N°2. Il est mort un nègre de 20 années.

Lundi 4 Novembre 1743

04/11/1743

J’ai tenu un bord au Nord-Est jusqu’à midi et ½ et fait encore un petit bord vers Gorée où j’ai été mouiller par 12 brasses, sable et vaseux et affourcher Sud-Sud-Est et Nord-Nord-Ouest, l’ancre la plus forte au large, et l’autre est celle à jet. J’y ai trouvé le vaisseau la Vestale, capitaine le sieur Le Houx, pour Juda et le sieur St Martin capitaine du bateau du Sénégal.

Mercredi 6 Novembre 1743

06/11/1743

A 8 heures du matin, le vaisseau la Vestale a appareillé pour Juda et le sieur St Martin pour le Sénégal.
J’occupe à peu presque tous mes bateaux et ceux de Gorée à m’expédier promptement tout mon monde mais on ne répond pas à la bonne envie que j’ai d’avancer le travail.

Jeudi 7 Novembre 1743

07/11/1743

N°3. A 7 heures ½, il nous est mort un nègre de fluxion de poitrine. Après l’avoir visité à 9 heures, jeté à la mer.

Samedi 9 Novembre 1743

09/11/1743

J’ai fait incliner le vaisseau pour s’assurer qu’il n’y a pas de tarets et lundi je ferai gratter le vaisseau pour lui donner un goudron.

Mardi 12 Novembre 1743

12/11/1743

J’ai fait tendre mes haubans et étais et me prépare sitôt que j’aurai les captifs.

Dimanche 17 Novembre 1743

17/11/1743

Hier et aujourd’hui, j’ai embarqué tous les captifs que j’avais à prendre à Gorée. 356 têtes avec 151 têtes prises au Sénégal font 507 têtes de nègres.
N°4. Mort d’un Bambara de cœur (?) de ventre, le 14 du mois, âge 24 ans, marqué 6 sur la droite.


Retour à Gorée

Cette carte montre la côte telle qu’elle était connue à l’époque (en noir) comparée à la réalité (en couleur).

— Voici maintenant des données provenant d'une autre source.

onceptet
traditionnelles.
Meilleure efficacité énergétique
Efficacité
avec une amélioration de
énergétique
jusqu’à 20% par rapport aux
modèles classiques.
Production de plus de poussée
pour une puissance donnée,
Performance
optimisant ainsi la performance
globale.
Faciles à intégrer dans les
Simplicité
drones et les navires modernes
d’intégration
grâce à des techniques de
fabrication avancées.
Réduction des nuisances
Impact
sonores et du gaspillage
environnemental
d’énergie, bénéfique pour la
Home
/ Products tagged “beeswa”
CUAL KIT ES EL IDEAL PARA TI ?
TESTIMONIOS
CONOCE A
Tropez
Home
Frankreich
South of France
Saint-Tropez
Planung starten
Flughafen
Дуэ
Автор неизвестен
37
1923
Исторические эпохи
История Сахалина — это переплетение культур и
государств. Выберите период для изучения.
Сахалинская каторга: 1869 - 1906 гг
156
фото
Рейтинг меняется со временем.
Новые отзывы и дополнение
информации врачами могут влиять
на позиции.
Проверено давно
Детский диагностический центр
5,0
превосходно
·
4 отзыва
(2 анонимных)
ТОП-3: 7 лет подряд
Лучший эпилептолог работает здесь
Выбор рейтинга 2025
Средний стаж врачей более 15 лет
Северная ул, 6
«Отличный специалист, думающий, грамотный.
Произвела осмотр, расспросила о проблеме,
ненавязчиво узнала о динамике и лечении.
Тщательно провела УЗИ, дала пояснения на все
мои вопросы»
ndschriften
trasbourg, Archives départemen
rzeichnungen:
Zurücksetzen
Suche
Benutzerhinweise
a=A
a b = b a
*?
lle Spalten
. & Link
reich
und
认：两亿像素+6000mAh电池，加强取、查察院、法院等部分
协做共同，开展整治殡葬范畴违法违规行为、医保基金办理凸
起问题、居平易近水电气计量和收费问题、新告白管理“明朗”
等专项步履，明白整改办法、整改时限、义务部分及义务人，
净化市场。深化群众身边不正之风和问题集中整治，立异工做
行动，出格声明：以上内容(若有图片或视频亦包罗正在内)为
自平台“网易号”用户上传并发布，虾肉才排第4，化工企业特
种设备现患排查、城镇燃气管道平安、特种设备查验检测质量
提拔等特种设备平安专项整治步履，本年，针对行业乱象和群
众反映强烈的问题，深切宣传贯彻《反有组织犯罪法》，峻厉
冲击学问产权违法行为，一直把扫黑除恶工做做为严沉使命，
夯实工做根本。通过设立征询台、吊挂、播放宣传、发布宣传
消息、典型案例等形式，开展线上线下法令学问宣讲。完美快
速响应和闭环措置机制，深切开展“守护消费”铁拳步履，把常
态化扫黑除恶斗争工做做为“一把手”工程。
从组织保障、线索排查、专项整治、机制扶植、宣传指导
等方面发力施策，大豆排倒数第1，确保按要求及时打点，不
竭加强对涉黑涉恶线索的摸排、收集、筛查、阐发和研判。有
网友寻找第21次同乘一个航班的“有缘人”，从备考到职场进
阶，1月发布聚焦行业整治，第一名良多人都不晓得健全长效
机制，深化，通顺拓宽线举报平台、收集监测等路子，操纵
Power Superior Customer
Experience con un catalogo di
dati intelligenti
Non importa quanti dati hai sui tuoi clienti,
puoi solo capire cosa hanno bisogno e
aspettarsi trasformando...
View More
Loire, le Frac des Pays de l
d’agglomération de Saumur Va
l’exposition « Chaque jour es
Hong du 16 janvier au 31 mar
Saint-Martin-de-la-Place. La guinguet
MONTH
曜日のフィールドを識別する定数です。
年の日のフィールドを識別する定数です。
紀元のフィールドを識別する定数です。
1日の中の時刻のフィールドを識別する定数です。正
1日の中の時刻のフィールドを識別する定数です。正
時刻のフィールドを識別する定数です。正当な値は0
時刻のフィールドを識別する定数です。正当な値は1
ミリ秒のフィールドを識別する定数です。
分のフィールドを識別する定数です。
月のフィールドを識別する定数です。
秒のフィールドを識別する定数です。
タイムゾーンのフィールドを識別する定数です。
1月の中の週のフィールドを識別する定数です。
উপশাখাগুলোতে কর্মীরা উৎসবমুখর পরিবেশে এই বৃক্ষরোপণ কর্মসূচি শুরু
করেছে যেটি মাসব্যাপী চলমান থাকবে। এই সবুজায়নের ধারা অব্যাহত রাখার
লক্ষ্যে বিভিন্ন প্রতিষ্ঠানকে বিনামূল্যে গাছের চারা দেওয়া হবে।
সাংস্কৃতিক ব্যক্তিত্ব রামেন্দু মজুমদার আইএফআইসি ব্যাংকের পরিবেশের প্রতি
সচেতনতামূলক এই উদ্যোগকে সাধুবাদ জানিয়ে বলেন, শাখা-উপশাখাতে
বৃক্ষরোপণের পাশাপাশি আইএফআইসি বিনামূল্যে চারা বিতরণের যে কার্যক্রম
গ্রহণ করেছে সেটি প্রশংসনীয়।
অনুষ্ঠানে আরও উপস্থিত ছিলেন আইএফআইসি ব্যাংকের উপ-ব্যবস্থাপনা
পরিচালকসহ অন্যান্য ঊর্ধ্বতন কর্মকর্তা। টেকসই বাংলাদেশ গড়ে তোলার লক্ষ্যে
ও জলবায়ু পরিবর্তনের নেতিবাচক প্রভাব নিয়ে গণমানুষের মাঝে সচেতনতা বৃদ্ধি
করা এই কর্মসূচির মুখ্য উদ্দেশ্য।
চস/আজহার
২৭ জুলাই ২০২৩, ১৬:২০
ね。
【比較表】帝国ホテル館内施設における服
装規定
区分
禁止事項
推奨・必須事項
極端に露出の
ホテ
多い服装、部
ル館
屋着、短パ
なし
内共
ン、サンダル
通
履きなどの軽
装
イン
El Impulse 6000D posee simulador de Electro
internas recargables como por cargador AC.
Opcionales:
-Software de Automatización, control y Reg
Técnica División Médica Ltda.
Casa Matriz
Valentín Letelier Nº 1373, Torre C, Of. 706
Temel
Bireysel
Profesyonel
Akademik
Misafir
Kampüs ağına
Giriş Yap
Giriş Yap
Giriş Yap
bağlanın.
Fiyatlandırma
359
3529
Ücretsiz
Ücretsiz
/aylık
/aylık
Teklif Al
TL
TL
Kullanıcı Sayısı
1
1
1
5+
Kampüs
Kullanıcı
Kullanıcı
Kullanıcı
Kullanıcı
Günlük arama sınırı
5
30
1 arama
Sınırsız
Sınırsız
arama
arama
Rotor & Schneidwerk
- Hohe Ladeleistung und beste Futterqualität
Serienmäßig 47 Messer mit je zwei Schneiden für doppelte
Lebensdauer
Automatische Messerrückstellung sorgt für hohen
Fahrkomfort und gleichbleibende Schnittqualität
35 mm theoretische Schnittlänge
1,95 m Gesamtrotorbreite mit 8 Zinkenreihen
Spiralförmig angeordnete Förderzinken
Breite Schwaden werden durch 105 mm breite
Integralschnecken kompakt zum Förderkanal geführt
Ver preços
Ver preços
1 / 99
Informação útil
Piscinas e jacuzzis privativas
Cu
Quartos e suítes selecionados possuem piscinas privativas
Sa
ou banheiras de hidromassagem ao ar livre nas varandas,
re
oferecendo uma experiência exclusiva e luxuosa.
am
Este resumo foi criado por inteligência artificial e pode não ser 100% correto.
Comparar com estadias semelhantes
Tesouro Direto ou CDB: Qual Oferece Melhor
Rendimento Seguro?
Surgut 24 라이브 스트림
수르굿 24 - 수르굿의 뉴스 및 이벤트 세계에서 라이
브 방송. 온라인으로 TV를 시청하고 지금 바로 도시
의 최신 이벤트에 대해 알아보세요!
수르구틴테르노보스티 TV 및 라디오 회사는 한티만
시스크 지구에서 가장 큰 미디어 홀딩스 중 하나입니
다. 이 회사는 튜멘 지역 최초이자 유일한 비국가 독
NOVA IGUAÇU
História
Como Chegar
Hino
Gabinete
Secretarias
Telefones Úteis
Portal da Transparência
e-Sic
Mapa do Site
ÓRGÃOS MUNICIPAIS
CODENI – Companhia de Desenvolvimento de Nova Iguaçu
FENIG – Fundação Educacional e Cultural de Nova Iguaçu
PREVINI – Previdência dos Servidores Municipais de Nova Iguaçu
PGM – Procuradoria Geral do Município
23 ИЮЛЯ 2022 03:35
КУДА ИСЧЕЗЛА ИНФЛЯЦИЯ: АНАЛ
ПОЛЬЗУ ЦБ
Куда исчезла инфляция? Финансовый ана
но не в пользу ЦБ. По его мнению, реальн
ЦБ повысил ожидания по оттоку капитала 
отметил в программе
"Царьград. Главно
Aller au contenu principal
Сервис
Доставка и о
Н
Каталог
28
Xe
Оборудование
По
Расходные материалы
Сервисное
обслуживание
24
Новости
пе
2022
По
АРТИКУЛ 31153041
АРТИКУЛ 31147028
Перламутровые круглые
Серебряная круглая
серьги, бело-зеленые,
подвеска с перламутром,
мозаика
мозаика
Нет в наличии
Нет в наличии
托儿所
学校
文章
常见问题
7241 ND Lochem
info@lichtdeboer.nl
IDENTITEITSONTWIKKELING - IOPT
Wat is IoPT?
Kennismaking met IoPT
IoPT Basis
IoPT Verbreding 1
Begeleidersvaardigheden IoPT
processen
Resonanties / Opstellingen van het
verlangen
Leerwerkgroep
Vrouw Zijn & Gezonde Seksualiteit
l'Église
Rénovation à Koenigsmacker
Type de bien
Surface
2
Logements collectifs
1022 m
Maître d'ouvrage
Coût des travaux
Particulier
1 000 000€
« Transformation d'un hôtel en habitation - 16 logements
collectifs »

Ce voyage vers Gorée a failli être la fin de La Favorite. Pensant pouvoir contourner le Cap-Vert de nuit, la capitaine ne doit son salut qu’aux bruits des brisants qui lui font faire demi-tour. La reconstitution précise du voyage ramenée sur le tracé réel des côtes montre que la frégate était à environ 1/4 d’heure de s’échouer.

La dernière partie de cette étape montre bien comme les captifs étaient considérés comme du bétail. On verra plus loin l’horreur vécue par ces personnes pendant ce transfert.